Working data:
((
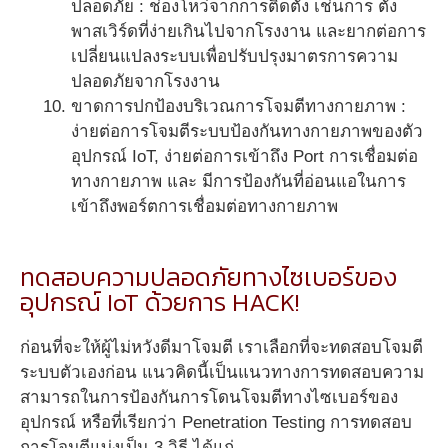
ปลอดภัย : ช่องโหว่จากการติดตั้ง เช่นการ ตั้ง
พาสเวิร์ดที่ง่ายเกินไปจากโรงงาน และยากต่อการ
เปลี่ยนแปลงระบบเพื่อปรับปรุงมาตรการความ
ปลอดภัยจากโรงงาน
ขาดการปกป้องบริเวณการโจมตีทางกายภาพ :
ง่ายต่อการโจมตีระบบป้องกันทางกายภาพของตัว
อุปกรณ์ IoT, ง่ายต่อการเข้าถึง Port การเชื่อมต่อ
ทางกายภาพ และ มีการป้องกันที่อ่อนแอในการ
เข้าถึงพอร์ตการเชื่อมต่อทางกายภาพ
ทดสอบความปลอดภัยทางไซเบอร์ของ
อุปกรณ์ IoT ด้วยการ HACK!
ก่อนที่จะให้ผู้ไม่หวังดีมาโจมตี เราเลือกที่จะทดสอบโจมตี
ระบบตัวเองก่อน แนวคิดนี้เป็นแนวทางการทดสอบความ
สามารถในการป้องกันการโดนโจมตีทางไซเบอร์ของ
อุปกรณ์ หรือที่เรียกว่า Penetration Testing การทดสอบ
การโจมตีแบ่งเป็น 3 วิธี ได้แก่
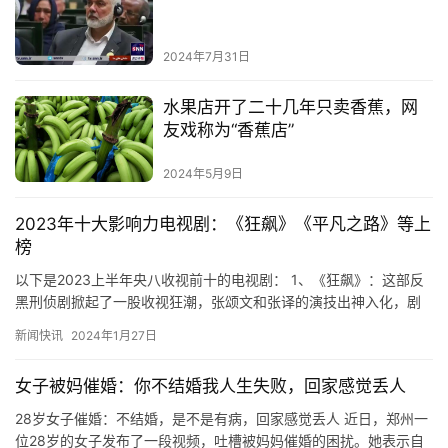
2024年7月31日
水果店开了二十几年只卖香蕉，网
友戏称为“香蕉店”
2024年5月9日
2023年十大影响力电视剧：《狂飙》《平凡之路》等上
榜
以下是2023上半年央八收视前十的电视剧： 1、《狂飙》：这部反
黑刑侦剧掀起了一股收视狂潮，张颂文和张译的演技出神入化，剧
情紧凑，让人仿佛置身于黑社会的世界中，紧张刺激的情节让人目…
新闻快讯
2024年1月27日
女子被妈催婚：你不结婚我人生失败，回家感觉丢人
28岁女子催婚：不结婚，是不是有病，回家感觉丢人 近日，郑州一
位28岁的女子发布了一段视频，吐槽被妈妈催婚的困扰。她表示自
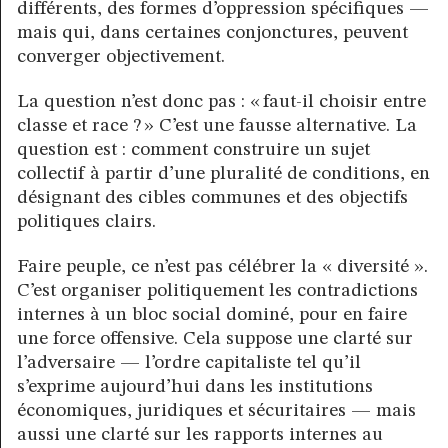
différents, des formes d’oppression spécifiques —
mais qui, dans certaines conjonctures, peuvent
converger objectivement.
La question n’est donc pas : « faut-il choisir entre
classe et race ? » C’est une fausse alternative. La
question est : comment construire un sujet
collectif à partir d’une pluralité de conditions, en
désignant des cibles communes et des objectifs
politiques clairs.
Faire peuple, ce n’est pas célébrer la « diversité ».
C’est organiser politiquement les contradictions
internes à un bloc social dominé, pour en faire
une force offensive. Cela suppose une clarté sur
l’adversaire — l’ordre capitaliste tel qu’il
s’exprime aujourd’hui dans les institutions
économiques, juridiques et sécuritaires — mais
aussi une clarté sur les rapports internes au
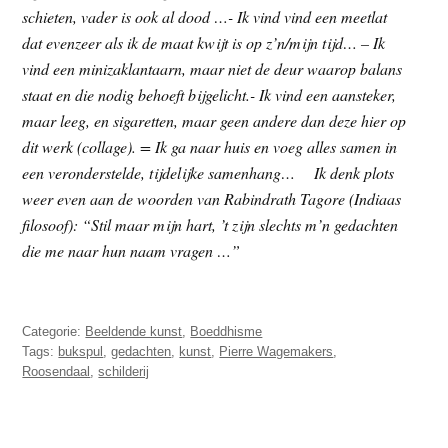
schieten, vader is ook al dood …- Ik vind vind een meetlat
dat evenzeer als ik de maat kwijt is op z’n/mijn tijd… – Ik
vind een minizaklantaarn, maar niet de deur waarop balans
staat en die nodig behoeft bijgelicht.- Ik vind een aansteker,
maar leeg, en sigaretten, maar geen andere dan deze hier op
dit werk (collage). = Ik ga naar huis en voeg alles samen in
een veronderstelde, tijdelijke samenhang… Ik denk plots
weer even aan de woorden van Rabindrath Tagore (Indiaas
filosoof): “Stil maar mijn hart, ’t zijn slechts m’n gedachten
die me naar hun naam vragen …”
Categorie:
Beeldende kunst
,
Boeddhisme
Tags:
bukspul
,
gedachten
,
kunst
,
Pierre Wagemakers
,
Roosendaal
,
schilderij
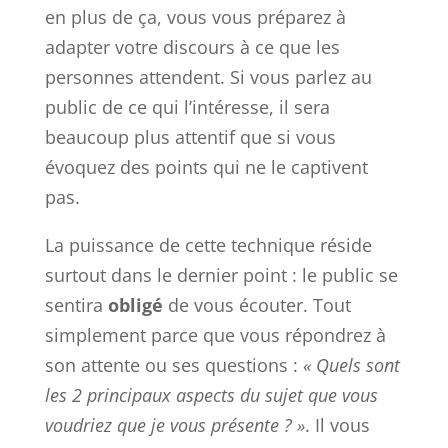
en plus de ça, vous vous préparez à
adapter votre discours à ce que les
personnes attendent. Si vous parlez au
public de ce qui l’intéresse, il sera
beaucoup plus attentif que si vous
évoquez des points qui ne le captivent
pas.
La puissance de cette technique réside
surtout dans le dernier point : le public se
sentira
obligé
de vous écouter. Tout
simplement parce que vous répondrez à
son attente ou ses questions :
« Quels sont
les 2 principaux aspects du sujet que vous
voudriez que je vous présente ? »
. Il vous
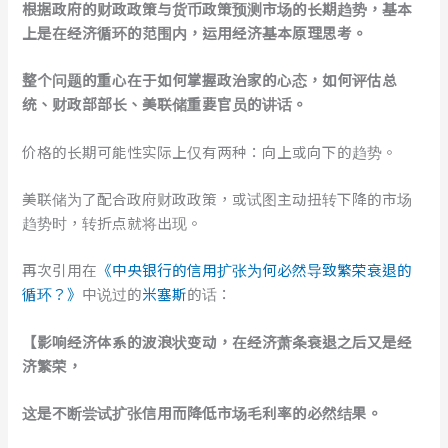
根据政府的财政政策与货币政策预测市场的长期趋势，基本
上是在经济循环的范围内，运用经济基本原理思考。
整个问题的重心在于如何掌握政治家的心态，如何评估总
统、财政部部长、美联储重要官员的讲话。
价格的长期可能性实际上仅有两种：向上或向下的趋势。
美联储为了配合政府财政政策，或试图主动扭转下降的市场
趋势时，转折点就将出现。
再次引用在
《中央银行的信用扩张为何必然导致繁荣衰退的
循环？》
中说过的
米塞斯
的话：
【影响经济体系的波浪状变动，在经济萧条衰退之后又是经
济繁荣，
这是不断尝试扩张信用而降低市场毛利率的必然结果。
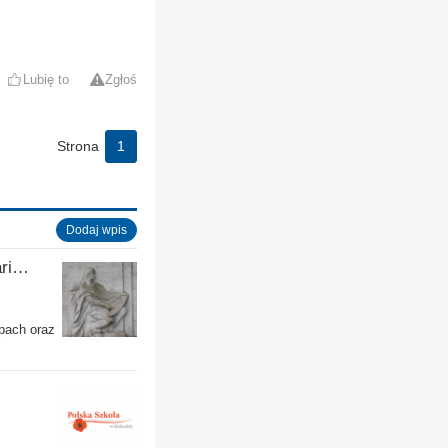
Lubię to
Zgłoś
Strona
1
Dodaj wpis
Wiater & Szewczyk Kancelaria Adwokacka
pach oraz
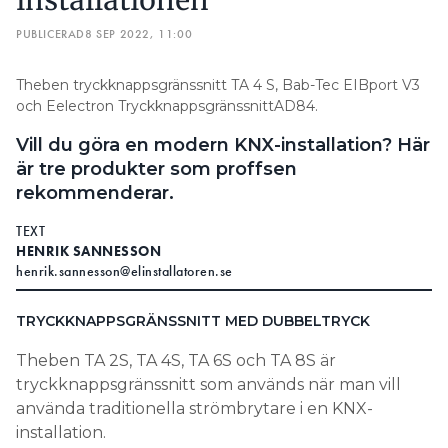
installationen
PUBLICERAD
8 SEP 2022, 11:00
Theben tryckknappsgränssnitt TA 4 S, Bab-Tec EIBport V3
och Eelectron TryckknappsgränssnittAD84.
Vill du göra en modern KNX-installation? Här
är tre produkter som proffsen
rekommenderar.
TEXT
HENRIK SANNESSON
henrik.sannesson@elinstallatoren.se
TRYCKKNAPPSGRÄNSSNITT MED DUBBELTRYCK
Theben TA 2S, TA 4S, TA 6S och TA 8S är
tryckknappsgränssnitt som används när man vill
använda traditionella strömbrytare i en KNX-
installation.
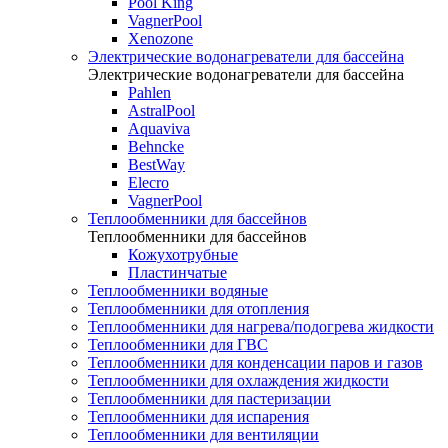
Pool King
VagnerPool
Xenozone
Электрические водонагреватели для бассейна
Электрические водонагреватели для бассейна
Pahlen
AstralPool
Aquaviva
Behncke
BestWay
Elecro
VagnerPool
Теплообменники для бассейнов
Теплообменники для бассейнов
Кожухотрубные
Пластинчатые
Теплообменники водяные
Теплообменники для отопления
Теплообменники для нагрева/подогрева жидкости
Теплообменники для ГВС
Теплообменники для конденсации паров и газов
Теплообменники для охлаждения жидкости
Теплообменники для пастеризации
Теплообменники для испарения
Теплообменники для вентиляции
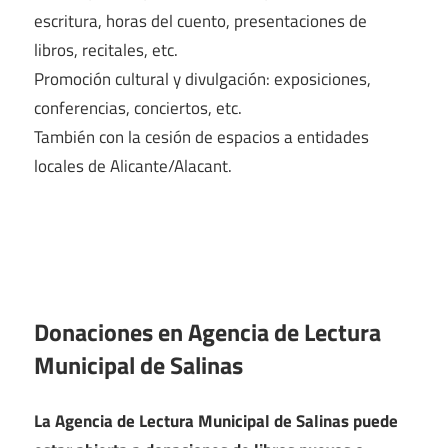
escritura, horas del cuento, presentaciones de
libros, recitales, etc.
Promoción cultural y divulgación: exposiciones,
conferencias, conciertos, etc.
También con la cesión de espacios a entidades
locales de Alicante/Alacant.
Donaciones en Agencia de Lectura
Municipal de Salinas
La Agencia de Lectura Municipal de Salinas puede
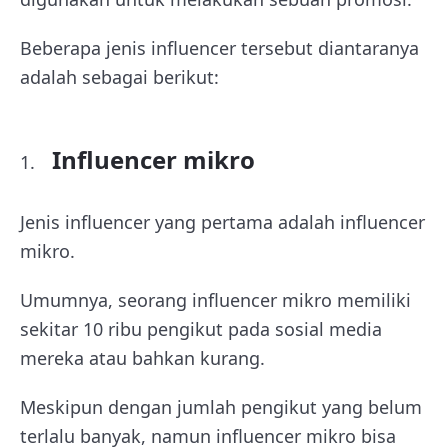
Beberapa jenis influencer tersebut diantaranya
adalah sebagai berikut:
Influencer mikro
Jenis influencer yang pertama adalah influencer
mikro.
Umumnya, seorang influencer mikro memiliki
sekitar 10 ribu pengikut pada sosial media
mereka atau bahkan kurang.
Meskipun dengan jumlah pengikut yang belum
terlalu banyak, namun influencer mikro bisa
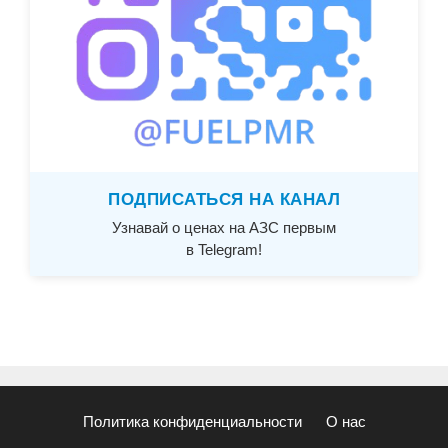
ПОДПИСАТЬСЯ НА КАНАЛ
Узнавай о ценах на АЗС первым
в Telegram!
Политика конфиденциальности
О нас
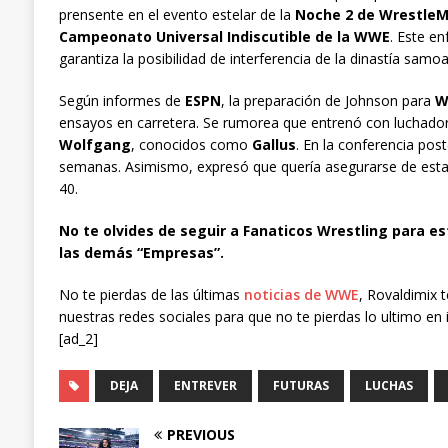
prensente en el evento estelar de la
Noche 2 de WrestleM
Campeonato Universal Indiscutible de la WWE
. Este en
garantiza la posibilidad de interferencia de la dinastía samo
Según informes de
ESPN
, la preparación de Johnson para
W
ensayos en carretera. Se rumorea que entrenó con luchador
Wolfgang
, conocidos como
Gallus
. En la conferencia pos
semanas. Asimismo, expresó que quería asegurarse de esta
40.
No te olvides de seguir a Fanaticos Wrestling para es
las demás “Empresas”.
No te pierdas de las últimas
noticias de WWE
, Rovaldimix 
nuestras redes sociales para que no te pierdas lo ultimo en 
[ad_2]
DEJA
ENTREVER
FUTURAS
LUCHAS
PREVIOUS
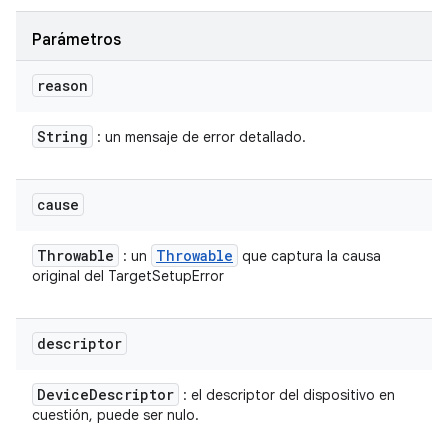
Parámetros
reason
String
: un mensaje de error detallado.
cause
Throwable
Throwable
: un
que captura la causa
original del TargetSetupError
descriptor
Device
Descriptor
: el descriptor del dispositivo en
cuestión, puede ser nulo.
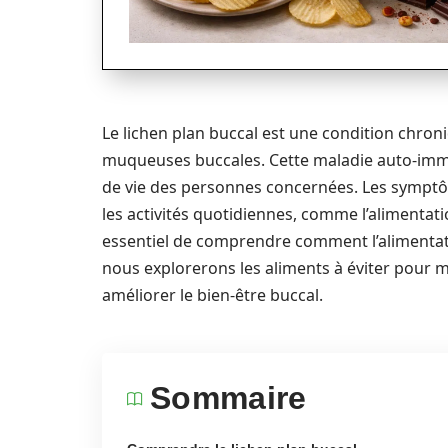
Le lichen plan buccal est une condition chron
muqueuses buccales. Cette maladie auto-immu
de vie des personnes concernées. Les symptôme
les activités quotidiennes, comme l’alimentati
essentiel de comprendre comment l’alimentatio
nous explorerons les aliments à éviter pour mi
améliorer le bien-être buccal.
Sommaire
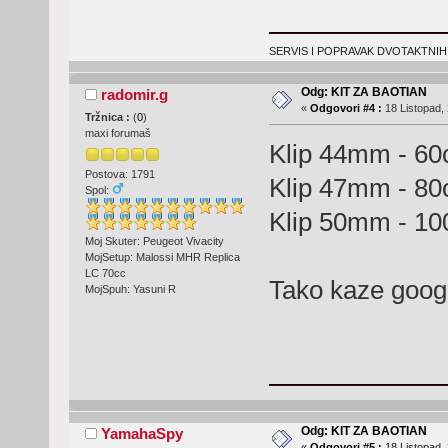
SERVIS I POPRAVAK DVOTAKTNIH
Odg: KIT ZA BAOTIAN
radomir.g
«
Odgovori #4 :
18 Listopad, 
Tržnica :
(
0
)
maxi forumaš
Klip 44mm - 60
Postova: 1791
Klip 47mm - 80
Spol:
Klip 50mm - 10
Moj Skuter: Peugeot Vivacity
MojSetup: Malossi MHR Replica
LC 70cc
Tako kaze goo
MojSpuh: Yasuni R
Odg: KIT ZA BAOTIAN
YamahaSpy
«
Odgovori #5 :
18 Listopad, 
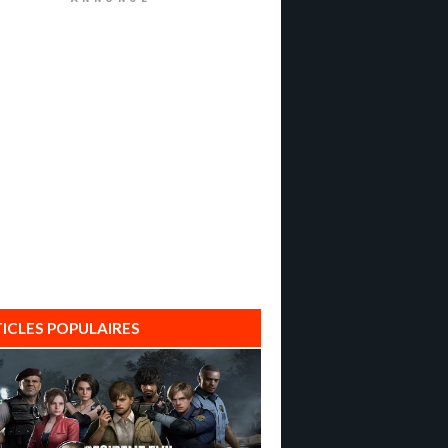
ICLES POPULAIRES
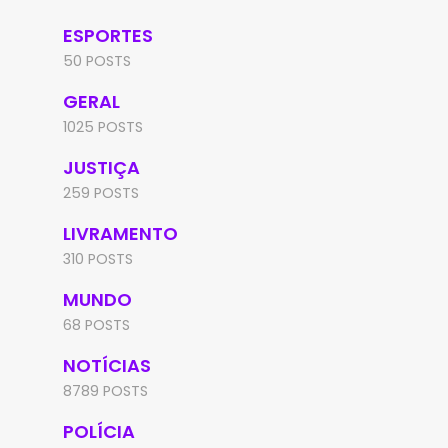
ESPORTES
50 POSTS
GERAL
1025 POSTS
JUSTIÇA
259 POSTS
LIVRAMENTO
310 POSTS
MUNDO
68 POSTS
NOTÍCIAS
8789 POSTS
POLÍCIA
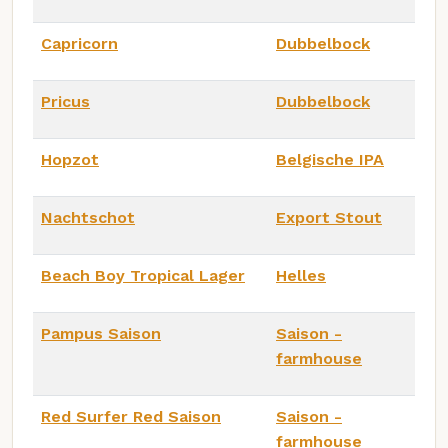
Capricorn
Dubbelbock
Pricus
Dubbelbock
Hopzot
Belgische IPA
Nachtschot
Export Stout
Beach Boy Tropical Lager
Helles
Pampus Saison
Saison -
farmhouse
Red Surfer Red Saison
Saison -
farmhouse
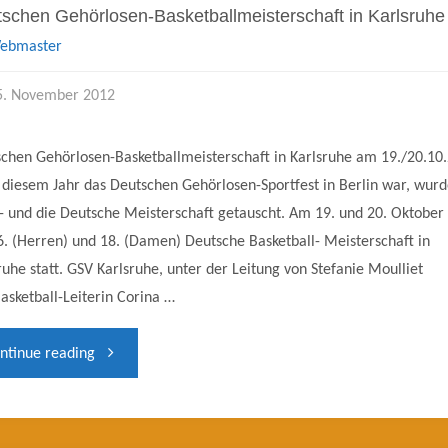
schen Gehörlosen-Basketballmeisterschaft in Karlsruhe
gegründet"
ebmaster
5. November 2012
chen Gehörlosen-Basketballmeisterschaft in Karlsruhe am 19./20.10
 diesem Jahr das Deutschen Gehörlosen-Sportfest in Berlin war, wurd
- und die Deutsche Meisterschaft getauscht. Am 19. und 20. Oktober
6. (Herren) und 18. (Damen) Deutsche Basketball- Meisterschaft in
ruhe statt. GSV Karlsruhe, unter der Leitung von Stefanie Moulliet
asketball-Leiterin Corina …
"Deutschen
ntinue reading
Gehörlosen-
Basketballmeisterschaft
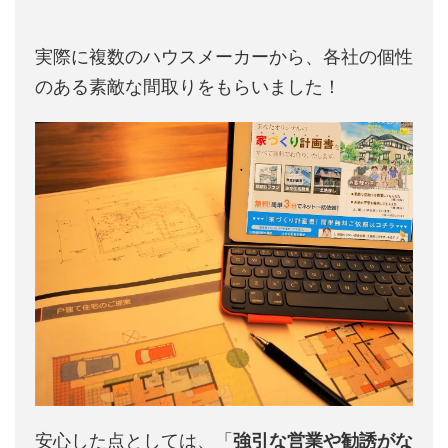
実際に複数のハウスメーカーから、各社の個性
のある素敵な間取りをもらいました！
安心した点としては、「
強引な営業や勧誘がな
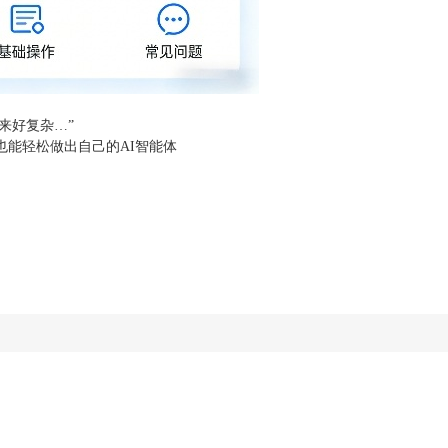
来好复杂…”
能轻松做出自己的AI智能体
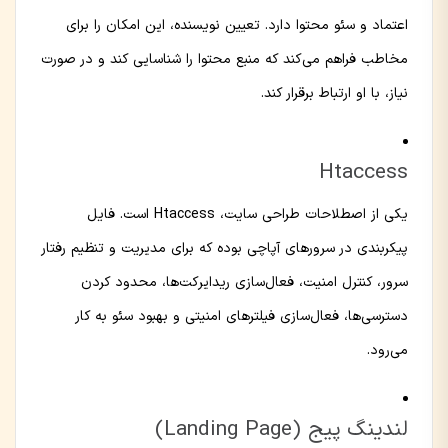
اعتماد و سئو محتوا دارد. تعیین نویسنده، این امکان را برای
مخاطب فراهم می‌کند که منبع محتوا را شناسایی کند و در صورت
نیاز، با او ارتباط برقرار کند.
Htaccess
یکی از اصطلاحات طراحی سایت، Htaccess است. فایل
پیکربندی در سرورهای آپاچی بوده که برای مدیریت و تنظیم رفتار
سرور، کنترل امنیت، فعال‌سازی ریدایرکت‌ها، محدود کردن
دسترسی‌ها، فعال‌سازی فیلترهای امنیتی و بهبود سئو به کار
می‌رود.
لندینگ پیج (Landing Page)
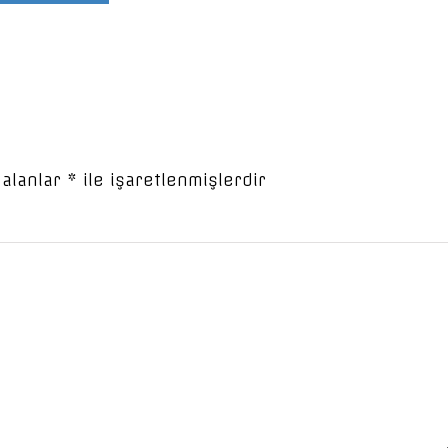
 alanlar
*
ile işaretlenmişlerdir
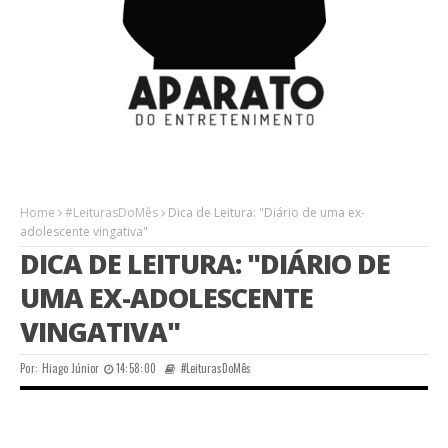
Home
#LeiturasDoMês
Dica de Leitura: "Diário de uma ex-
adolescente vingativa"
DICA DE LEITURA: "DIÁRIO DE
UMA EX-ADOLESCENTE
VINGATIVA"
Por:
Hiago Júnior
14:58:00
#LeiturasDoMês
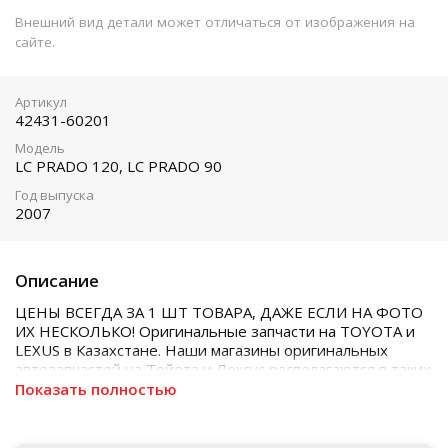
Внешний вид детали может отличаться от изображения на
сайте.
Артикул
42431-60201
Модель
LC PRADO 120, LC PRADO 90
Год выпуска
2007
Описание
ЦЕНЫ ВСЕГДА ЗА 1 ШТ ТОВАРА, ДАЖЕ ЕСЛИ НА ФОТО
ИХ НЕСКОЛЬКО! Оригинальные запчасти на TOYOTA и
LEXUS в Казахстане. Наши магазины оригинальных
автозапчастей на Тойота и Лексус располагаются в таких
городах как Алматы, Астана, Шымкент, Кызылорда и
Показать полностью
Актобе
))
What the task requires: Identify each line in the data above that contains the word "Saison", and copy every such line in full. Treat the match as case-sensitive.

Exercise output:
Pampus Saison
Saison -
Red Surfer Red Saison
Saison -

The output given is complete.